How to prove that initial value problem have no solution? In my exam I got the following differential equation,
$ty'-y^{-1}= 0$  
where $y'=\frac{dy}{dt}$
And one of the question asked, if a solution exist so that $y(0) = 1$ 
How could I show that for the following differential equation, with the given initial value problem there is no solution? 

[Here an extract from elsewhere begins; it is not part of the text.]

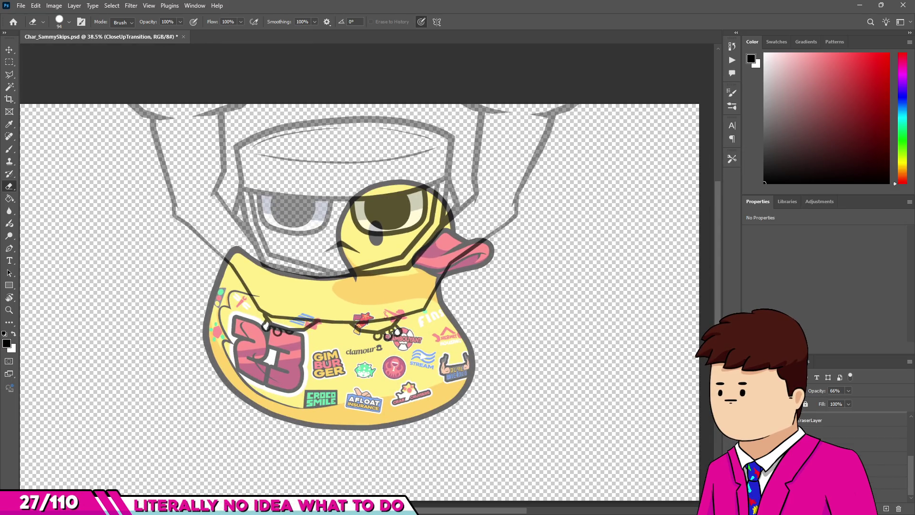
click(749, 460)
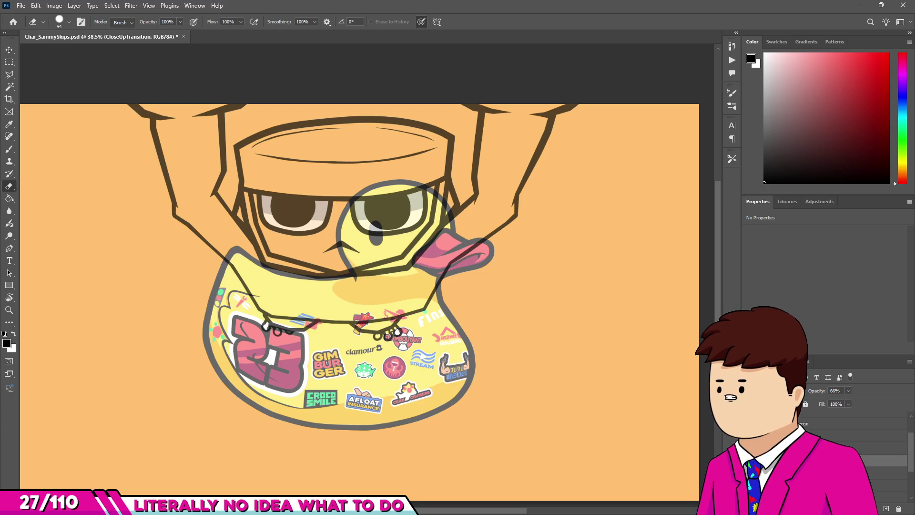
- Add a new blank layer for sketching and switch to the Brush
key(ctrl+shift+alt+n)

 A: Why not just solve it?
$$t\frac{dy}{dt}-y^{-1}=0 \implies y \frac{dy}{dt}=\frac 1t \implies ydy=\frac{dt}{t}\implies \frac {y^2}{2}=\ln At$$
At $t=0$, the solution blows up, hence it is not possible that $y(0)=1$
A: First we solved the differential equation we will get,
$t\frac{dy}{dt}-y^{-1}=0 \Longrightarrow \frac{t}{dt} = \frac{1}{y*dy}$
Now I will make the assumption that $t\neq0$, then I will get that 
$\frac{dt}{t} = y\,dy \Longrightarrow \int{\frac{1}{t}\,dt} = \int{y\,dy} \Longrightarrow ln(t)+c_1=\frac{y^2}{2}+c_2 \Longrightarrow y^2=2ln(t)+2(c_1-c_2)$
And I will set $C = 2(c_1-c_2)$ , and I will get the following general solution of the differential equation,
$y = \pm \sqrt{2ln(t)+C}$ 
To find this solution I made the assumption that $t\neq0$, so in principal there might be other solutions that pass points where $t = 0$. 

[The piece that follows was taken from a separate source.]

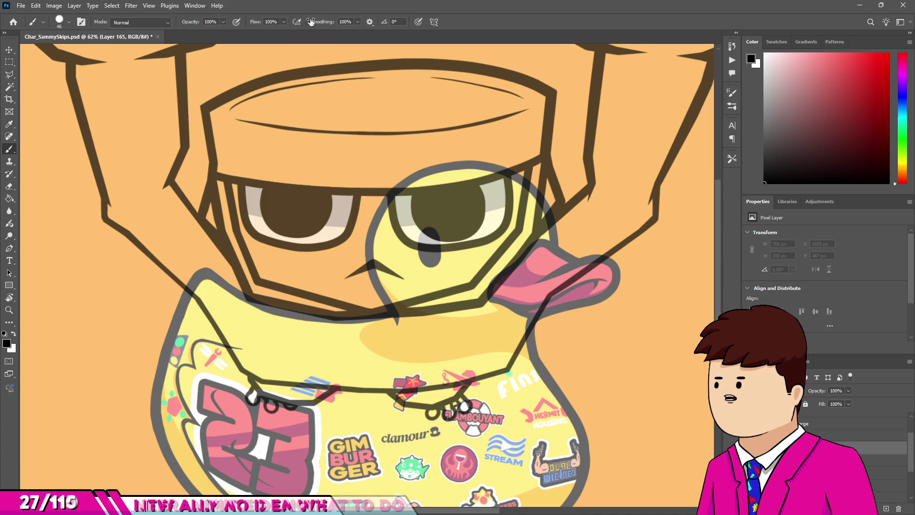
key(e)
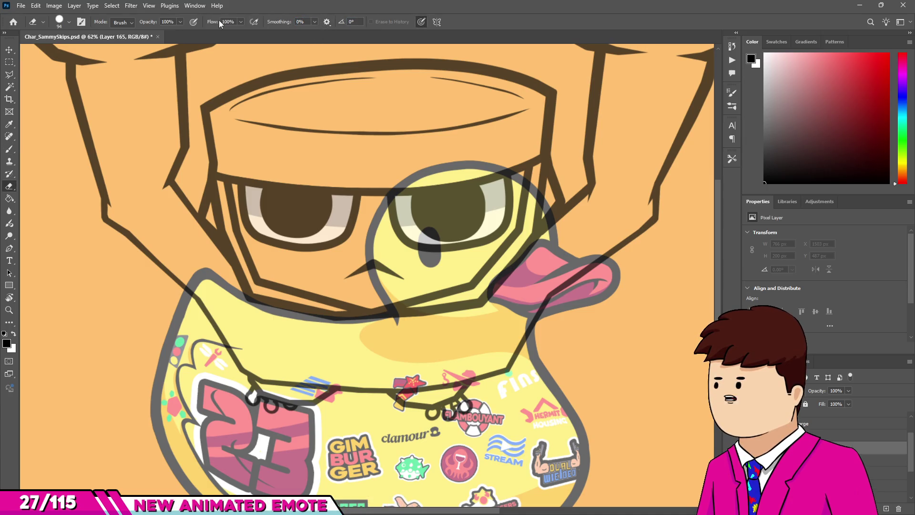
key(b)
scroll(291, 302, up, 5)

Let assume there is such a solution, we know that this solution differentiable so it must be be continues in some neighbourhood of $t = 0$. So this solution, will be also a solution for initial value problem $y(t_0)=y_0$ where $t_0\neq 0$. We know that using the general solution we found earlier we could find a solution for this initial value problem. So we now have "two solutions", one solution that pass through point where $t=0$, and the second when is the one we got from the general solution. From the theory of existence and uniqueness we know that this initial value problem have only one solution, so the two solutions we got are coincide.
So if there is a solution for the initial value problem it must be included in the general solution.
For the initial value problem, $y(0)=1$ , the general solution is not defined so there is no solution for this initial value problem.